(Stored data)
*-*-*

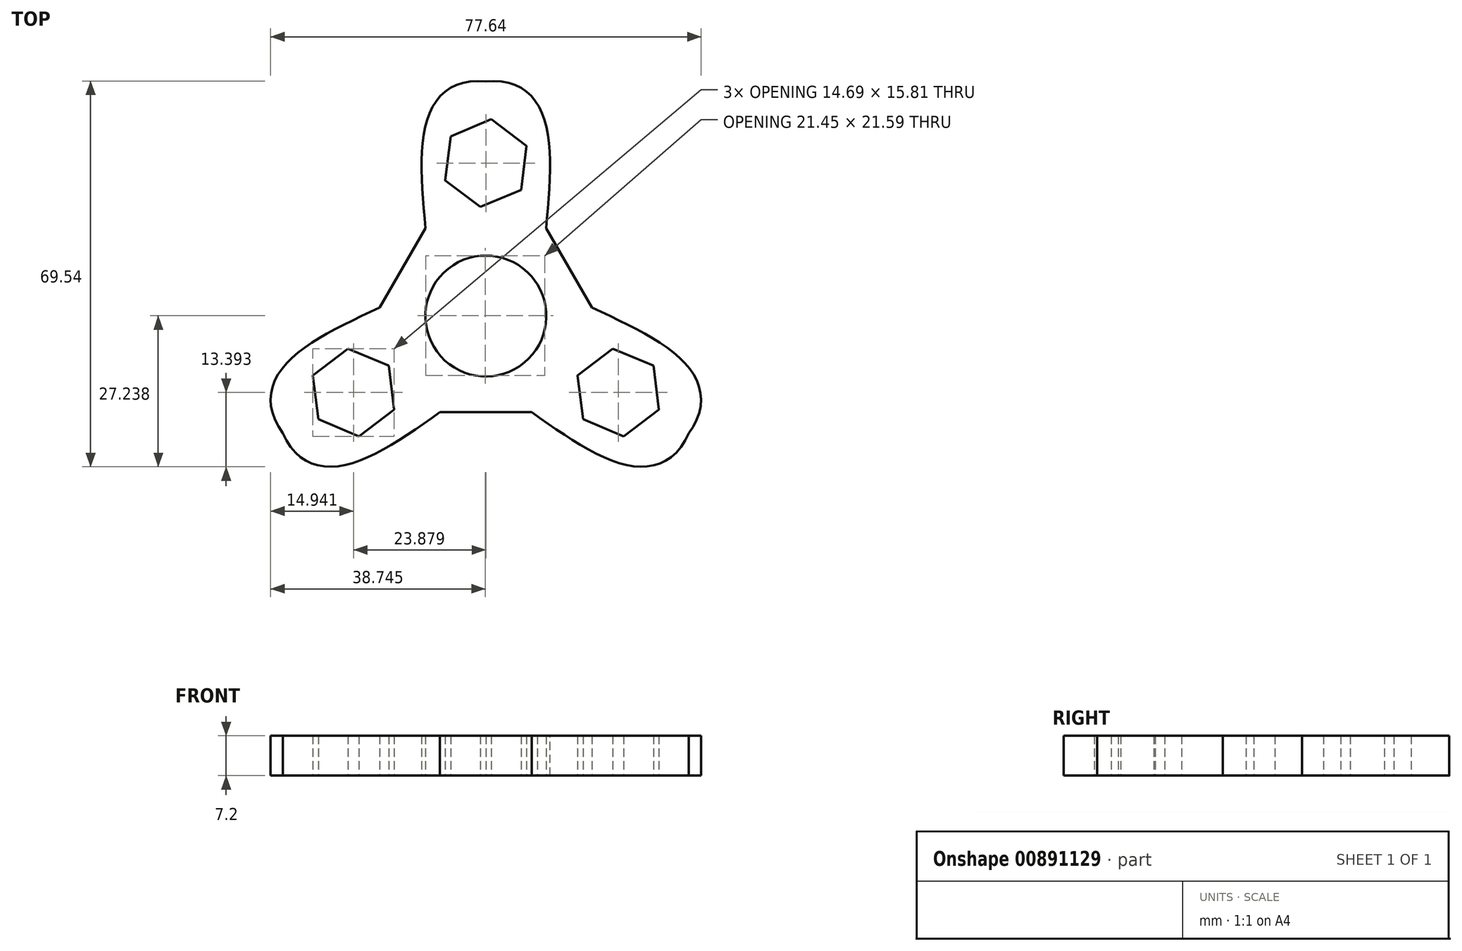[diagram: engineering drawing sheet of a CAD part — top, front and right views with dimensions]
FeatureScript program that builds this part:
annotation { "Feature Type Name" : "Feature", "Feature Type Description" : "" }
export const myFeature = defineFeature(function(context is Context, id is Id, definition is map)
    precondition{}
    {
        {
            var Q0;
            Q0=qCreatedBy(makeId("Top.planeOp"),FACE);
            var sketch = newSketch(context, id + "F0", { "sketchPlane" : qUnion([Q0])});
            skArc(sketch, "E0", {"start": v(8.27, 7.1) * mm, "mid": v(-8.8, -6.43) * mm, "end": v(9.28, 5.71) * mm});
            skLineSegment(sketch, "E1", {"start": v(16.98, -9.8) * mm, "end": v(17.4, -10.04) * mm});
            skLineSegment(sketch, "E2", {"start": v(0, 19.6) * mm, "end": v(0, 20.09) * mm});
            skCircle(sketch, "E3.cCircle", {"center": v(0, 27.57) * mm, "radius": 7.97 * mm, "construction": true});
            skLineSegment(sketch, "E3.0", {"start": v(1, 35.48) * mm, "end": v(7.34, 30.67) * mm});
            skLineSegment(sketch, "E3.1", {"start": v(7.34, 30.67) * mm, "end": v(6.35, 22.76) * mm});
            skLineSegment(sketch, "E3.2", {"start": v(6.35, 22.76) * mm, "end": v(-1, 19.67) * mm});
            skLineSegment(sketch, "E3.3", {"start": v(-1, 19.67) * mm, "end": v(-7.34, 24.48) * mm});
            skLineSegment(sketch, "E3.4", {"start": v(-7.34, 24.48) * mm, "end": v(-6.35, 32.39) * mm});
            skLineSegment(sketch, "E3.5", {"start": v(-6.35, 32.39) * mm, "end": v(1, 35.48) * mm});
            skCircle(sketch, "E4.MirrorC", {"center": v(-23.88, -13.79) * mm, "radius": 7.97 * mm, "construction": true});
            skLineSegment(sketch, "E5.MirrorCS", {"start": v(-24.87, -5.88) * mm, "end": v(-31.22, -10.7) * mm});
            skLineSegment(sketch, "E6.MirrorCS", {"start": v(-17.53, -8.97) * mm, "end": v(-24.87, -5.88) * mm});
            skLineSegment(sketch, "E7.MirrorCS", {"start": v(-16.54, -16.88) * mm, "end": v(-17.53, -8.97) * mm});
            skLineSegment(sketch, "E8.MirrorCS", {"start": v(-30.23, -18.6) * mm, "end": v(-22.89, -21.7) * mm});
            skLineSegment(sketch, "E9.MirrorCS", {"start": v(-22.89, -21.7) * mm, "end": v(-16.54, -16.88) * mm});
            skLineSegment(sketch, "E10.MirrorCS", {"start": v(-31.22, -10.7) * mm, "end": v(-30.23, -18.6) * mm});
            skCircle(sketch, "E11.MirrorC", {"center": v(23.88, -13.79) * mm, "radius": 7.97 * mm, "construction": true});
            skLineSegment(sketch, "E12.MirrorCS", {"start": v(17.53, -18.6) * mm, "end": v(24.87, -21.7) * mm});
            skLineSegment(sketch, "E13.MirrorCS", {"start": v(22.89, -5.88) * mm, "end": v(16.54, -10.7) * mm});
            skLineSegment(sketch, "E14.MirrorCS", {"start": v(24.87, -21.7) * mm, "end": v(31.22, -16.88) * mm});
            skLineSegment(sketch, "E15.MirrorCS", {"start": v(31.22, -16.88) * mm, "end": v(30.23, -8.97) * mm});
            skLineSegment(sketch, "E16.MirrorCS", {"start": v(16.54, -10.7) * mm, "end": v(17.53, -18.6) * mm});
            skLineSegment(sketch, "E17.MirrorCS", {"start": v(30.23, -8.97) * mm, "end": v(22.89, -5.88) * mm});
            skPoint(sketch, "E18.2.internal.orphan", {"position": v(0, 40.27) * mm});
            skFitSpline(sketch, "E19", {"points": [v(17.53, 0) * mm, v(37.07, -11.27) * mm, v(34.37, -24.57) * mm, v(24.94, -26.76) * mm, v(8.27, -17.33) * mm], "startDerivative": vector(85.76, -28.7) * mm, "endDerivative": vector(-63, 44.53) * mm});
            skLineSegment(sketch, "E20", {"start": v(30.36, -17.53) * mm, "end": v(30.78, -17.77) * mm});
            skPoint(sketch, "E21.3.internal.orphan", {"position": v(5.9, 40.27) * mm});
            skPoint(sketch, "E22.0.internal.orphan", {"position": v(-6.72, -16.88) * mm});
            skPoint(sketch, "E22.5.internal.orphan", {"position": v(-22.22, 0) * mm});
            skFitSpline(sketch, "E23.MirrorCS", {"points": [v(8.77, -15.18) * mm, v(28.3, -26.47) * mm, v(38.47, -17.48) * mm, v(35.65, -8.22) * mm, v(19.14, 1.5) * mm], "startDerivative": vector(67.74, -59.92) * mm, "endDerivative": vector(-70.07, 32.3) * mm});
            skFitSpline(sketch, "E24.MirrorCS", {"points": [v(-8.77, -15.18) * mm, v(-28.3, -26.47) * mm, v(-38.47, -17.48) * mm, v(-35.65, -8.22) * mm, v(-19.14, 1.5) * mm], "startDerivative": vector(-67.74, -59.92) * mm, "endDerivative": vector(70.07, 32.3) * mm});
            skFitSpline(sketch, "E25.MirrorCS", {"points": [v(-17.53, 0) * mm, v(-37.07, -11.27) * mm, v(-34.37, -24.57) * mm, v(-24.94, -26.76) * mm, v(-8.27, -17.33) * mm], "startDerivative": vector(-85.76, -28.7) * mm, "endDerivative": vector(63, 44.53) * mm});
            skFitSpline(sketch, "E26.MirrorCS", {"points": [v(-8.77, 15.18) * mm, v(-8.78, 37.74) * mm, v(4.1, 42.06) * mm, v(10.7, 34.98) * mm, v(10.88, 15.82) * mm], "startDerivative": vector(-18.02, 88.63) * mm, "endDerivative": vector(-7.07, -76.82) * mm});
            skFitSpline(sketch, "E27.MirrorCS", {"points": [v(8.77, 15.18) * mm, v(8.78, 37.74) * mm, v(-4.1, 42.06) * mm, v(-10.7, 34.98) * mm, v(-10.88, 15.82) * mm], "startDerivative": vector(18.02, 88.63) * mm, "endDerivative": vector(7.07, -76.82) * mm});
            skLineSegment(sketch, "E28.trimOffspring", {"start": v(-16.98, -9.8) * mm, "end": v(-17.4, -10.04) * mm});
            skPoint(sketch, "E29.1.internal.orphan", {"position": v(8.27, 7.1) * mm});
            skFitSpline(sketch, "E30", {"points": [v(8.27, 7.1) * mm, v(9.28, 5.71) * mm], "startDerivative": vector(1.02, -1.39) * mm, "endDerivative": vector(1.02, -1.39) * mm});
            skPoint(sketch, "E31.1.internal.orphan", {"position": v(0, -10.9) * mm});
            skLineSegment(sketch, "E32", {"start": v(-10.88, 15.82) * mm, "end": v(-19.14, 1.5) * mm});
            skLineSegment(sketch, "E33", {"start": v(10.88, 15.82) * mm, "end": v(19.14, 1.5) * mm});
            skLineSegment(sketch, "E34", {"start": v(8.27, -17.33) * mm, "end": v(-8.27, -17.33) * mm});
            skLineSegment(sketch, "E35", {"start": v(0.06, -10.9) * mm, "end": v(0.1, -17.33) * mm});
            skPoint(sketch, "E36.orphan", {"position": v(1, -169.19) * mm});
            skSolve(sketch);
        }
        {
            var Q0;
            Q0=makeQuery(id+"F0.imprint","IMPRINT",FACE,{"disambiguationData":[TD([[makeQuery(id+"F0.imprint","IMPRINT",EDGE,{"derivedFrom":sQuery(id+"F0.wireOp",EDGE,"E3.0")}),1.0]])]});
            extrude(context, id + "F1", {"entities" : qUnion([Q0]), "depth" : 7.2 * mm, "offsetDistance" : 25 * mm});
        }
    });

*-*-*

> [Task to complete] Gather every line of the records that contains the string "construction", matching case exactly, and copy each one out in full.

> [Problem solution]
            skCircle(sketch, "E3.cCircle", {"center": v(0, 27.57) * mm, "radius": 7.97 * mm, "construction": true});
            skCircle(sketch, "E4.MirrorC", {"center": v(-23.88, -13.79) * mm, "radius": 7.97 * mm, "construction": true});
            skCircle(sketch, "E11.MirrorC", {"center": v(23.88, -13.79) * mm, "radius": 7.97 * mm, "construction": true});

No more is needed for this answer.